Write me back already, or I’ll start to think bad thoughts.
Sierra
• • •
The next morning, I wasn’t sure what drove me to the hospital. What made me think, I need to go get a good look at the girl that was hit.
But I did it, and now I was standing in the nameless woman’s hospital room, studying her brown hair.
“I’ll wait outside,” Saint, who’d decided to tag along with me today upon hearing where I was going, said.
I nodded my head at him to acknowledge that I’d heard him, but my eyes were on the woman in the bed. Or, more importantly, her build.
She was roughly the same size as Sierra. Like, almost exactly.
I was just standing in the doorway, wondering what her face looked like when it wasn’t all bruised up, when there was a clearing of a throat behind me.
I’d heard the man coming, of course. His steps were heavy as if he was tired, and he was wearing motorcycle boots, making it to where they squeaked and clunked against the just-shined floor.
I looked over my shoulder.
“Sorry,” I said to the haggard-looking doctor that came in. “I didn’t mean to…”
I knew the doctor.
He was a very good friend of a few members of the SWAT team.
He also did not look good.
“Are you okay?” I asked.
The doctor, Zach, looked at me with worried eyes.
“No, I’m not okay.” His voice sounded odd. Like it’d been put through a wood chipper. “That’s the girl that I love. The one that…” He trailed off. “I’m not okay.”

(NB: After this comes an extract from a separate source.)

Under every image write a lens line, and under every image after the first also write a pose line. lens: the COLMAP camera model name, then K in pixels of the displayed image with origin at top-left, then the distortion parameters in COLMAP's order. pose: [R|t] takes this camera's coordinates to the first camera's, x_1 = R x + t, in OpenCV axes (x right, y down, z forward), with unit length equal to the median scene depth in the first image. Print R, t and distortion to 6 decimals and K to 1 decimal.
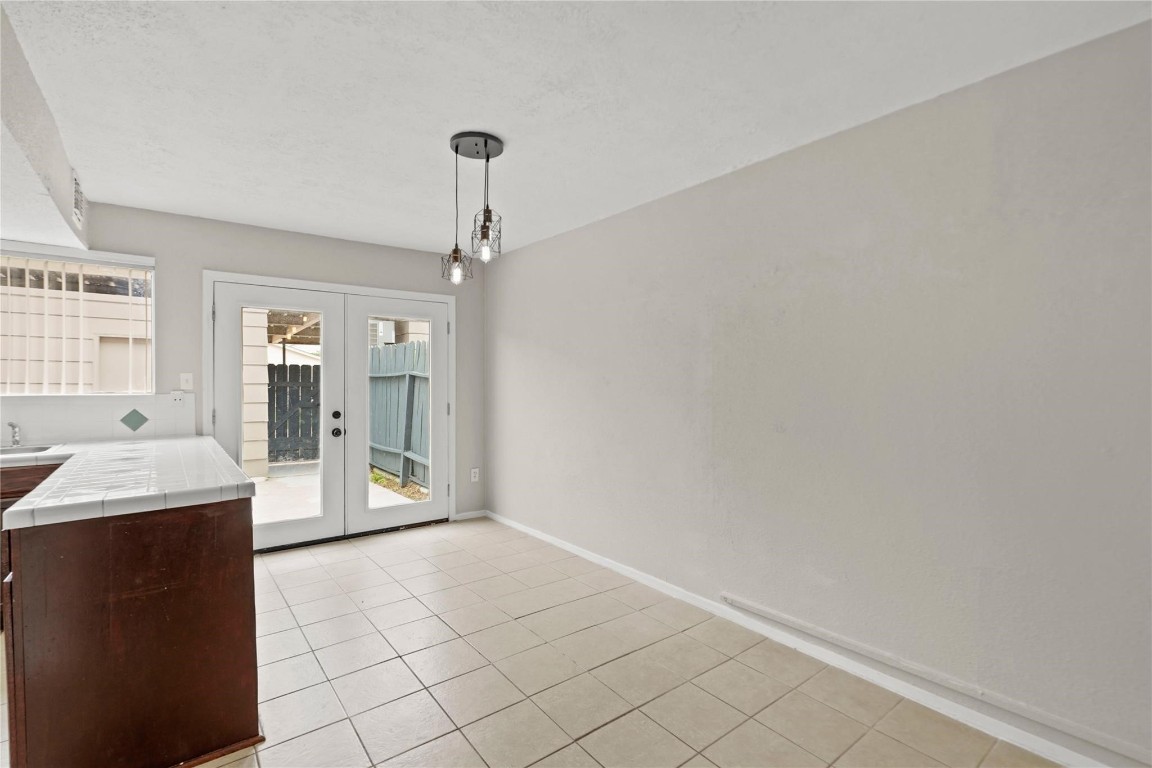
lens RADIAL K [[538.0, 0, 572.3], [0, 538.0, 380.7], [0, 0, 1]] dist [-0.002461, 0.002313]
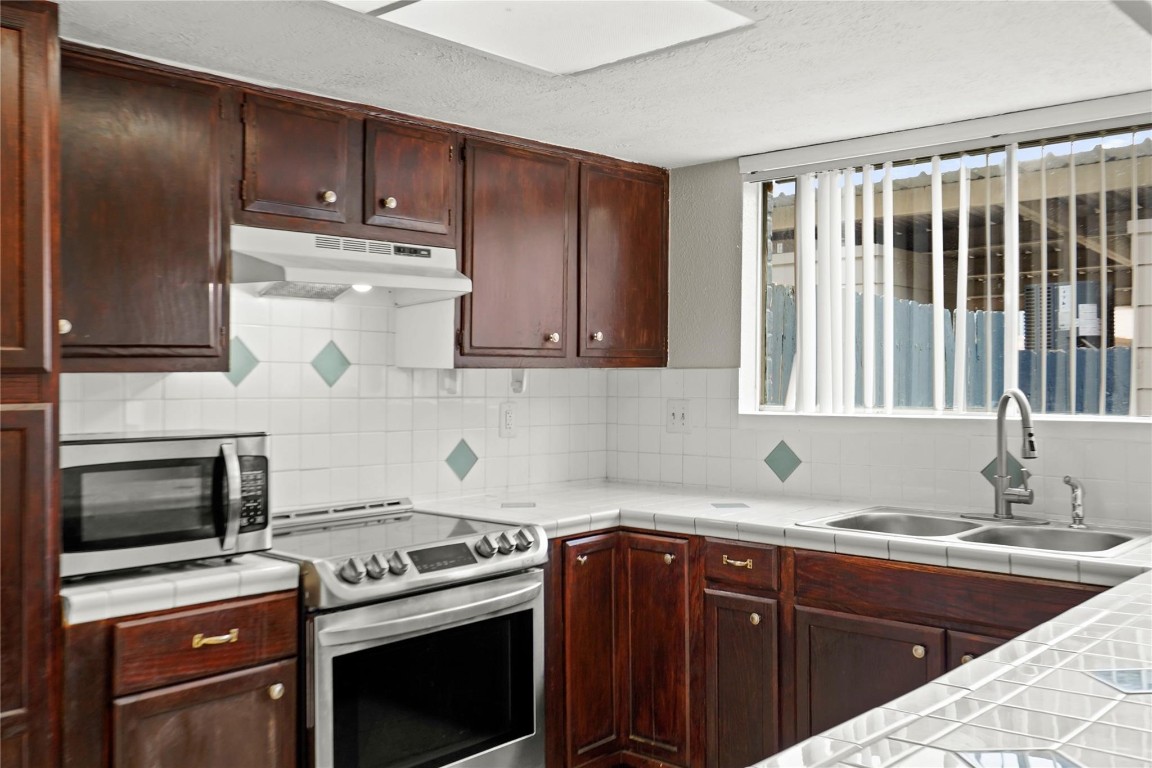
lens RADIAL K [[1031.3, 0, 573.2], [0, 1031.3, 373.7], [0, 0, 1]] dist [0.012914, 0.002696]
pose [[0.169040, -0.008037, -0.985576, -0.164954], [-0.001736, 0.999963, -0.008452, -0.005457], [0.985608, 0.003139, 0.169020, 0.333341]]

I didn’t say anything to that.
“When I decided that I was going to start picking up shifts in the ER because I was bored as hell on the maternity floor, I never imagined that I’d have to work on someone that I love…” He trailed off again, almost as if he hadn’t intended to say that aloud. “Do they have anything more to go by?” he asked me, assuming that I knew more than he did.

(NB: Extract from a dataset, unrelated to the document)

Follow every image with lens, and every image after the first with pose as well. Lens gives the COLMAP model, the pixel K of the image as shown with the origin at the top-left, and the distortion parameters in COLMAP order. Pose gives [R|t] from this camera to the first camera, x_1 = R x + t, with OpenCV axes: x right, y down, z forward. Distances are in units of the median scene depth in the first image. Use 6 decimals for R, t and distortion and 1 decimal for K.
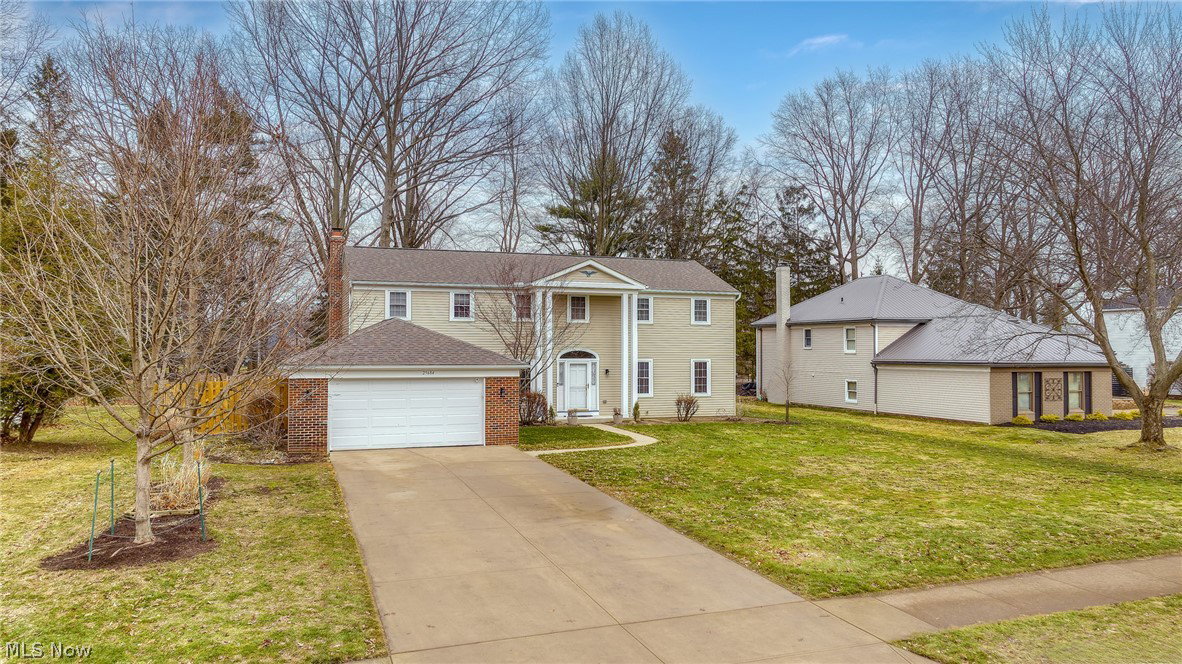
lens RADIAL K [[833.0, 0, 591.0], [0, 833.0, 332.0], [0, 0, 1]] dist [0.002660, -0.000291]
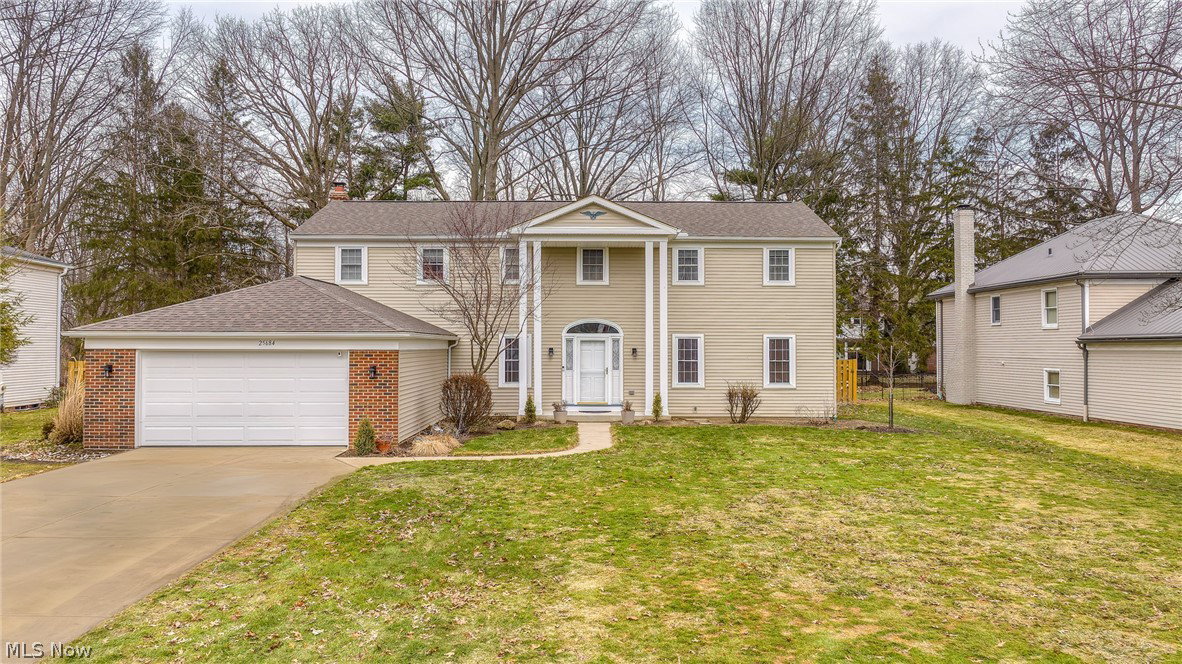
lens RADIAL K [[833.0, 0, 591.0], [0, 833.0, 332.0], [0, 0, 1]] dist [0.002660, -0.000291]
pose [[0.941586, -0.008172, -0.336674, 0.217920], [0.008302, 0.999965, -0.001052, 0.029626], [0.336671, -0.001804, 0.941621, 0.289983]]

I had a suspicion that I didn’t.
He looked very fucking capable of getting information, using whatever means necessary to get it.
“I didn’t even know that the accident had happened until well after it’d happened,” I said. “I just…” I looked at the girl’s hair. “My girl runs on that road a lot. She also walks the dog. And she has the same build as your girl…”
“Juniper,” Zach finished for me. “Her name is Juniper.”
My chest jolted at the news of her name.
Why hadn’t I gotten that earlier? I would’ve remembered instantly.
My parents are flower children. They love ‘interesting’ names. You should hear all my sisters’ names.
“Does she work at the DMV?” I asked, hoping above hope that there was another Juniper in this town.
His eyes flashed up to meet mine.
“Yes,” he said. “Why do you ask?”
Well, now I wasn’t so sure.
Except… this couldn’t have been that much of a coincidence.
It just couldn’t.
“I went there the other day to get some information from her,” I said. “It was related to a friend.” I then went on to explain why I’d gone to the DMV.